2020 marcado por avanços na fotónica

No início do ano, a edição impressa da revista Nature, divulgou a primeira realização experimental de padrões moiré óticos, depois seguiram-se a Nature Photonics onde a primeira observação de feixes localizadas óticos não lineares foi relatada, enquanto a revista Science reportou recentemente a primeira realização experimental de fases topológicas não triviais induzidas pela não linearidade.
As redes moiré resultam da superposição de duas estruturas periódicas idênticas ou semelhantes giradas ou deslocadas uma em relação à outra. Esses padrões aparecem em muitas situações, mesmo na vida quotidiana, incluindo design artístico, indústria têxtil, arquitetura, processamento de imagem, metrologia, interferometria e outros. A implementação de padrões moiré usando estruturas cristalinas bidimensionais (grafeno) já permitiu aos cientistas observar uma rica variedade de fenómenos físicos incomuns que abriram uma nova área no mundo da física bidimensional.
O artigo da Nature “Localization and delocalization of light in photonic moiré lattices” apresenta a primeira realização experimental de padrões moiré óticos, nomeadamente, a primeira demonstração experimental de transição bidimensional localização-deslocalização de feixes de luz em potenciais óticos puramente regulares. O trabalho foi desenvolvido no laboratório de Fanwei Ye, professor da Universidade Jiao Tong de Xangai, na China e contou com a colaboração teórica de Vladimir Konotop, professor do Departamento de Física e investigador do Centro de Física Teórica e Computacional da Ciências ULisboa, e com a colaboração dos laboratórios do Institute of Spectroscopy (IS), na Rússia, e ICFO – The Institute of Photonic Sciences, na Espanha. Na experiência realizada na China foram produzidas redes moiré óticas pitagóricas e hexagonais reconfiguráveis. A transição localização-deslocalização foi observada em redes reconfiguráveis na passagem entre fases comensurável (periódica) e incomensurável (aperiódica).

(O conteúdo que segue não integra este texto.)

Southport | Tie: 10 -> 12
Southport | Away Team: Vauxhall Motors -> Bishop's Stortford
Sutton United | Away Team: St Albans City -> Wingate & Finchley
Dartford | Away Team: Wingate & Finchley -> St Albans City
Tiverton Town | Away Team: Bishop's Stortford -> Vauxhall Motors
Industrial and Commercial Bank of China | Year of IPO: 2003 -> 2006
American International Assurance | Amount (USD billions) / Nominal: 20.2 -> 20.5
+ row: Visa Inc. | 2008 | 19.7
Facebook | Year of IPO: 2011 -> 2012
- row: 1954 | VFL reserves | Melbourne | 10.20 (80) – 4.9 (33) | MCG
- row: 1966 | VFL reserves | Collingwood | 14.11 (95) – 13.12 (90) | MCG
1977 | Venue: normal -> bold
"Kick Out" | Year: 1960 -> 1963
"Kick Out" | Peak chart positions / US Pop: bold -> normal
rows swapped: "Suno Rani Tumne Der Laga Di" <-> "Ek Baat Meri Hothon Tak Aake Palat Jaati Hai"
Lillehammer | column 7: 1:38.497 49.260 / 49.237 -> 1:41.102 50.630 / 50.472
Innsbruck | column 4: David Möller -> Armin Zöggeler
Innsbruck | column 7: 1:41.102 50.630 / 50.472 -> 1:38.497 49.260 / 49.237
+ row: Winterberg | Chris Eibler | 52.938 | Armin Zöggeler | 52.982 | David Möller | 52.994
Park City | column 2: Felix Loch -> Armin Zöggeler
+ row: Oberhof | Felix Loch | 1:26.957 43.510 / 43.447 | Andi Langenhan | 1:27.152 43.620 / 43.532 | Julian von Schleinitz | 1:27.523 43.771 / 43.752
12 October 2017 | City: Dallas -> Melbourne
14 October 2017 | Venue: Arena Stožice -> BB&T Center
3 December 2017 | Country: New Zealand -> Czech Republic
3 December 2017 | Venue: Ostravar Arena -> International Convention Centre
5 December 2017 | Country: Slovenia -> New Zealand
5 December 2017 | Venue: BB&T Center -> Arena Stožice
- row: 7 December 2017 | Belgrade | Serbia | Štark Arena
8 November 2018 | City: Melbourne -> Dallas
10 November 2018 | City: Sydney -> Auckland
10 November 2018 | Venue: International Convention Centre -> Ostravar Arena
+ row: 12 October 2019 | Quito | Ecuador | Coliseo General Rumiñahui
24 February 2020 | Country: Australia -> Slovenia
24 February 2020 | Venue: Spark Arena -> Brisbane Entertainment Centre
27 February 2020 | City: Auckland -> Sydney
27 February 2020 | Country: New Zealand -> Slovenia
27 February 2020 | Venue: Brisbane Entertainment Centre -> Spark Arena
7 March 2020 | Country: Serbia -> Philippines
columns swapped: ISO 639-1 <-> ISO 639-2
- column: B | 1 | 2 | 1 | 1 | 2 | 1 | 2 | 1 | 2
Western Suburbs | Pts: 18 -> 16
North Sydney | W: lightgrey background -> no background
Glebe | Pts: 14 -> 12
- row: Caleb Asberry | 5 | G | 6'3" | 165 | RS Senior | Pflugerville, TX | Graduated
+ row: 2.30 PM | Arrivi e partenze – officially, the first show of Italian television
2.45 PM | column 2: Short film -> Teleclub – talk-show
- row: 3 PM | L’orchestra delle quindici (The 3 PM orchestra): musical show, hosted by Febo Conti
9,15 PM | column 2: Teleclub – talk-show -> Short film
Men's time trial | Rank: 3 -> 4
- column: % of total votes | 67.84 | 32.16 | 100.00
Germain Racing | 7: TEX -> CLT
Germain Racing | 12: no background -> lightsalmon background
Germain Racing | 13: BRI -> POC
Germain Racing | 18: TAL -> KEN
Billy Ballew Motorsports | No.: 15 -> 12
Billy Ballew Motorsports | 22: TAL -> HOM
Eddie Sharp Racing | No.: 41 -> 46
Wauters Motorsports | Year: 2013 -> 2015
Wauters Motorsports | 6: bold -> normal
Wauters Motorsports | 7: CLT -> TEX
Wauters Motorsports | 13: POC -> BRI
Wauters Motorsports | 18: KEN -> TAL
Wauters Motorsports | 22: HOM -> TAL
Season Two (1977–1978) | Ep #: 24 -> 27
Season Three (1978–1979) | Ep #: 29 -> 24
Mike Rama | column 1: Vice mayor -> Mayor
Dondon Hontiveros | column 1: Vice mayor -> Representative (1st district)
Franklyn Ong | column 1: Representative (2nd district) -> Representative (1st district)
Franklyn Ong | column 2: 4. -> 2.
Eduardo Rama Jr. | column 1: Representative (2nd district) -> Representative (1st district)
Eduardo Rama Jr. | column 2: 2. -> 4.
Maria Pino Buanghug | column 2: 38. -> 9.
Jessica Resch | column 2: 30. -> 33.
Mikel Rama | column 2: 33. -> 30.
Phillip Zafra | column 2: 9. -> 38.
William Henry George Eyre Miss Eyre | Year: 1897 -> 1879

Baseando-se na tecnologia desenvolvida no artigo da Nature, o mesmo grupo de cientistas continuou o estudo de redes moiré fotónicas para meios não lineares. O artigo "Optical soliton formation controlled by angle twisting in photonic moiré lattices", publicado na Nature Photonics, apresenta esse trabalho, nomeadamente a formação de solitões, isto é, feixes óticos de área finita, em reticulados que passam suavemente de geometrias totalmente periódicas para aperiódicas, com propriedades de limiar que são uma manifestação direta pura da física de bandas planas.
Isoladores topológicos eletrónicos são sólidos que não conduzem eletricidade dentro do seu volume, mas ao mesmo tempo são condutores perfeitos ao longo da sua superfície. Isoladores topológicos fotónicos criados pelas redes de guisa de onda são os análogos óticos de tais isoladores. Em fases, chamadas topológicas, eles guiam a luz ao logo das superfícies destes cristais fotónicos. A propagação de luz em isoladores topológicos, suportados pela estrutura matemática subjacente ao seu design, é dotada pela extrema robustez em relação a imperfeições ou perturbações externas.
No trabalho experimental desenvolvido no laboratório de Alexander Szameit, professor da Universidade de Rostock, na Alemanha, que também contou com o contributo teórico de Vladimir Konotop, bem como dos estudos numéricos do IS e ICFO foi demonstrado pela primeira vez que a fase topológica em cristais fotónicos pode ser induzida pela não linearidade. O trabalho "Nonlinearity-induced photonic topological insulator" foi publicado na revista Science no passado mês de novembro.
Os cientistas demonstraram que a não linearidade ótica pode induzir uma mudança topológica nas propriedades de uma rede fotónica. Em baixa potência, a luz da sonda vaza uniformemente para o resto da rede, uma fase oticamente trivial. Acima da potência limite, a não linearidade ótica induz uma mudança topológica nas propriedades da rede fotónica e a luz da sonda é confinada a se propagar ao longo da borda da estrutura. Os resultados ilustram uma rota para controlar dinamicamente a propagação da luz e levantam questões teóricas como a própria existência, definição, e propriedades de invariantes topológicos de sistemas não lineares.
Para Vladimir Konotop os resultados alcançados recentemente têm um grande interesse para a ciência: "tudo isto tem uma extrema relevância conceptual e novas aplicações da ótica, para a física em geral, e até para a Matemática, uma vez que nas experiências são envolvidos padrões até agora pouco explorados ou mesmo não explorados”.